From the perspective of someone who’s a long time season ticket holder, the way Georgia’s athletic department goes about its business may be disheartening and — who knows? — in the long run, counter-productive, but in the current economic climate, you can’t say it’s unusual. There’s a book out now, The Velvet Rope Economy, that looks at how the market has segmented itself chasing the high-end buyer.
This is the opening scene of Nelson D. Schwartz’s new book The Velvet Rope Economy: How Inequality Became Big Business, which explains how everything Americans purchase — travel, leisure, education, and health care — suddenly got really good for the wealthy and a lot worse for the rest of us.
Income inequality has risen since the 1970s, and at the same time, companies have begun to cater to the only demographic whose prospects are growing. Fancy new sports stadiums with separate doors for box seat holders, VIP airport terminals, Uber Copters, and the privatization of everything from high school sports to firefighter squads are all examples of what Schwartz dubs the “velvet rope economy.”
“This pattern — a Versailles-like world of pampering for a privileged few on one side of the velvet rope, a mad scramble for basic service for everyone else — is being repeated in one sphere of American society after another,” he writes.

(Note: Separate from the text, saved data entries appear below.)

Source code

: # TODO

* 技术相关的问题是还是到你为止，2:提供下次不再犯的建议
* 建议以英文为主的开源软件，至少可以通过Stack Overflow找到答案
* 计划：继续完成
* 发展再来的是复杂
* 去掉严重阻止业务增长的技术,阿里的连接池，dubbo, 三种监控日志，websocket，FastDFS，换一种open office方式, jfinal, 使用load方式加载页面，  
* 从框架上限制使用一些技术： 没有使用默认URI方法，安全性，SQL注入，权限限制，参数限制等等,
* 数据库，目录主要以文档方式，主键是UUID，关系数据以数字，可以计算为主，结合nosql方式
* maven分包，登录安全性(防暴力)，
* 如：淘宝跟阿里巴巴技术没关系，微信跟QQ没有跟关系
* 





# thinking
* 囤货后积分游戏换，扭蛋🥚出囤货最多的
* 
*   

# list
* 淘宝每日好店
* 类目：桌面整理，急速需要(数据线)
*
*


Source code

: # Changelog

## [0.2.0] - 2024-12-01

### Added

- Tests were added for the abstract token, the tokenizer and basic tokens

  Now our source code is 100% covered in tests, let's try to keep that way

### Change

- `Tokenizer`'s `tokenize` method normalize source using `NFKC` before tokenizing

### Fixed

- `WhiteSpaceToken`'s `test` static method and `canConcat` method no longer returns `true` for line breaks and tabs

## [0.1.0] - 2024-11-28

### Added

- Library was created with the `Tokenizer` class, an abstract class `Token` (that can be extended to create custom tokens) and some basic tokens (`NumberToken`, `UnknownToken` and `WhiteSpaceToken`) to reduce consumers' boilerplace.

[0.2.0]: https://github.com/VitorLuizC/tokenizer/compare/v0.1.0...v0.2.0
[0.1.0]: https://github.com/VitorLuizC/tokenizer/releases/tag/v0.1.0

This isn’t about passing judgment. The market seeks out efficiencies and right now the upper end is where all the economic growth is. You’d be stupid if you owned a service-oriented business not to take note of that and find ways to market for that.
Which brings us to Georgia football. See if this sounds familiar.

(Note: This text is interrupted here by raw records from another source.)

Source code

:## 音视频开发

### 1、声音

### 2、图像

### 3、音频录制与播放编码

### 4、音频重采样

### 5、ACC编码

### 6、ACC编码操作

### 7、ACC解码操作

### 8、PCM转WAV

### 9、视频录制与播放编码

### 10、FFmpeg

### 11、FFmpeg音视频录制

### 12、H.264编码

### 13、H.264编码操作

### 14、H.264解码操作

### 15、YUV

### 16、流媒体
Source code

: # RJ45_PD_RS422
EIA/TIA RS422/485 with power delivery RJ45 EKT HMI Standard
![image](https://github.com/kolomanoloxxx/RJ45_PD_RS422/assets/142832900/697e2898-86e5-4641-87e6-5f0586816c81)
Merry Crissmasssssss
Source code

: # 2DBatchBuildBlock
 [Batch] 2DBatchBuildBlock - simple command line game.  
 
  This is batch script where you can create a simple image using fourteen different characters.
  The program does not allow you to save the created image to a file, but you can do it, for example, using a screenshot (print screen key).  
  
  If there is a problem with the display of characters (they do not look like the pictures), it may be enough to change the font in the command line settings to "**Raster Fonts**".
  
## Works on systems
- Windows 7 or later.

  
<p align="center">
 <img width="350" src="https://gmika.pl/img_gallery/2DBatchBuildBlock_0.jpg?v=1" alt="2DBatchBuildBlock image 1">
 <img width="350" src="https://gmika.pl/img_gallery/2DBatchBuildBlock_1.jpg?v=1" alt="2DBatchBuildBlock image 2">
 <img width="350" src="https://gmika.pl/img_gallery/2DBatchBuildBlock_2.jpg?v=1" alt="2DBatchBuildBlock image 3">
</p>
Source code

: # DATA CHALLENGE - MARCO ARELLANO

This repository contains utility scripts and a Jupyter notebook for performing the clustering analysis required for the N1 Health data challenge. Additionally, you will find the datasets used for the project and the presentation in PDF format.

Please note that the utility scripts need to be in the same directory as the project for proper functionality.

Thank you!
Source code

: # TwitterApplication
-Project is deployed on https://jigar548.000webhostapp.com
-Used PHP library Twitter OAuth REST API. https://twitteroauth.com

I was really struck by ballparks and how now there’s so many levels and so much space given to clubs, and the thousands of dollars that you have to pay to get these packages. There was a time when a baseball game was like this quintessentially American experience and now it’s become the province of the 1 percent or the top 10 percent. Ordinary fans are priced out.
That’s been going on for some time. I remember being in a group that bought Braves season tickets back in the day. Over time, we found ourselves adding more people to keep individual costs down. How many folks do you know now who have baseball season tickets just for themselves now?
It’s the corporatization of commercial sports and it’s coming soon to a football team near you. Butts-Mehre may not do everything well, but it’s a well-oiled machine when it comes to raising revenue. That’s not going to stop any time soon, but it’s certainly worth asking at what cost over the next twenty years or so, when the next generation of fans would ordinarily be expected to step up and take their place supporting the program. Does this sound like the sort of attitude the athletic department adheres to?
There are companies that don’t do as much segmenting and still do well, like Southwest. The Green Bay Packers have luxury boxes, but the experience still tries to preserve as much of the community experience as possible. In some of these institutions, you have more of that egalitarian spirit, and that preserves more of a sense for Americans that we’re all in it together.
From a lip service standpoint, certainly. Will that be enough? Let’s just say I’m not particularly optimistic.